Like the great religious teachers, the great philosophers have generally found altruism to be a more authentic value than egoism, but some philosophers(like some prophets) have extolled the value of egoism and the virtue of selfishness. Nietzche, for example, glorified egoism in his “master morality” of might makes right in opposition to the “slave moralities” of Judaism, Christianity, and Democracy, which he found contemptible: “Egoism belongs to the essence of the noble soul, I mean the unalterable belief that to a being such as ‘we,’ other beings must naturally be in subjection, and have to sacrifice themselves.” The virtue of selfishness has been extolled in modern times by Ayn Rand, who defines what is right in terms of using oneself and one’s own property to please oneself alone. She emphatically denies any responsibility for others, except to please oneself. Selfishness is not supposed to hurt others in this philosophy, but the political implications of laissez-faire capitalism which she has drawn from her philosophy of selfishness would enable a few “superior” individuals to enjoy themselves at the expense of others.

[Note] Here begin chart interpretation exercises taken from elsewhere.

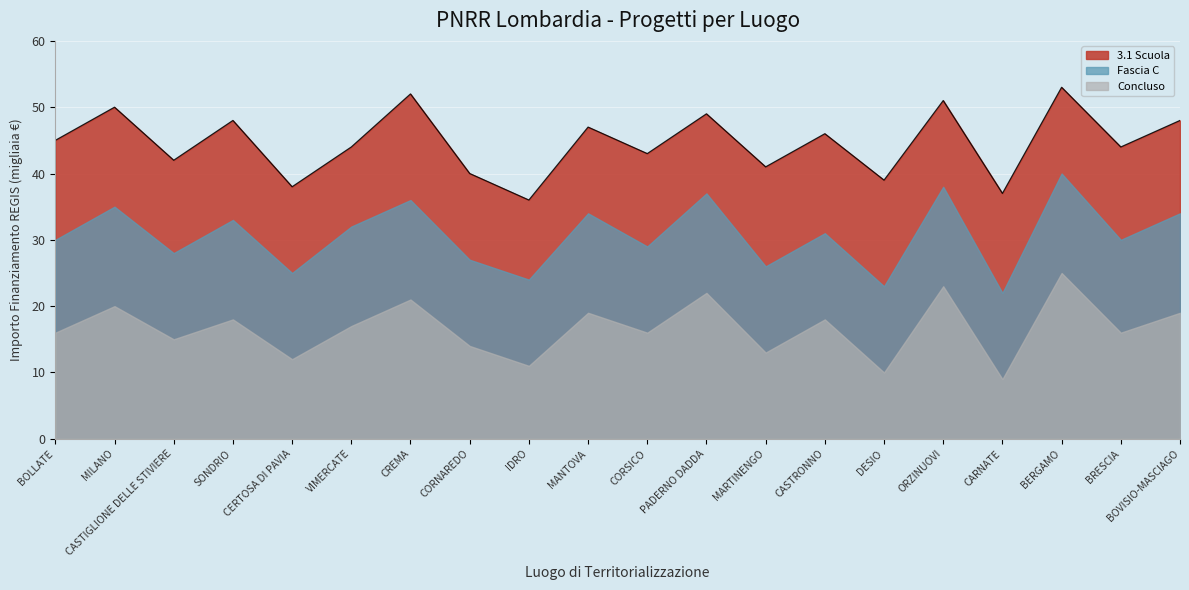

Is it true that the value at MANTOVA is 15?

False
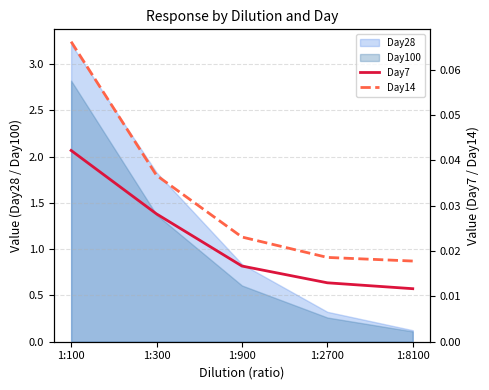

Which has a higher value, 1:100 or 1:2700?

1:100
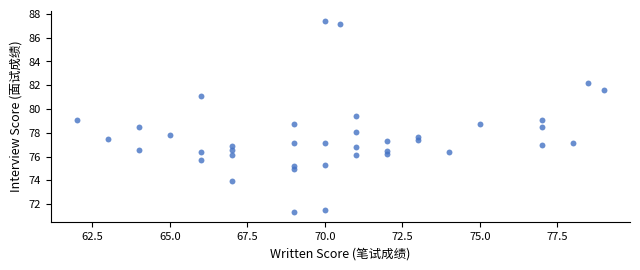

What is the range of Y values (max minus min)?

16.1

In philosophy, as in religion, the issues are clearly drawn: compassion vs. compulsion, altruism vs. egoism, the principle of coherence vs. the principle of authority, and faith in human nature vs. lack of such faith.
Altruistic philosophers and prophets generally assumed that human nature was basically good and that the human mind was able to choose between good and evil. Individual freedom was assumed to generate its own sense of social responsibility, so that relatively democratic and permissive methods of education and government were recommended.
Egoistic philosphers and prophets generally assumed that human nature was basically evil and determined to be selfish. Although individual freedom was emphasized as much in egoism as in altrism, egoism denied responsibility for others. The morality of egoism clearly explicated the need for relatively autocratic and punitive methods of education and government to train and to make “inferior” individuals or groups stay in their proper social positions. Consequently, freedom was for the few, but not for the many, from this point of view.
The altuistic principle of coherence included universality, eternity, unity, honesty, and freedom for all, as standards for judging the authenticity of values. The egoistic principle for determining authenticity was simply the doctrine that might makes right. These basic principles provide the most basic definitions of compassion and compulsion, respectively.
The age-old conflict between authority and freedom goes on, with authority (in the Western world, at least) on the side of compulsive egoism and freedom on the side of compassionate altruism. How to overcome compulsion with compassion? is a question crying for some answers. The world is dying from lack of compassion. Can we be saved in time from destroying ourselves by ourselves? If so, How? When and Where? And who will do it?
I don’t know, Virginia, I think my old man asks a lot of questions. What do you think? During the depression, he spent time in a Texas jail for stealing a quart of milk. I wonder if we might be considered an organized crime family. Just a thought.
“Mankind censure injustice, fearing that they may be the victims of it and not because they shrink from committing it.”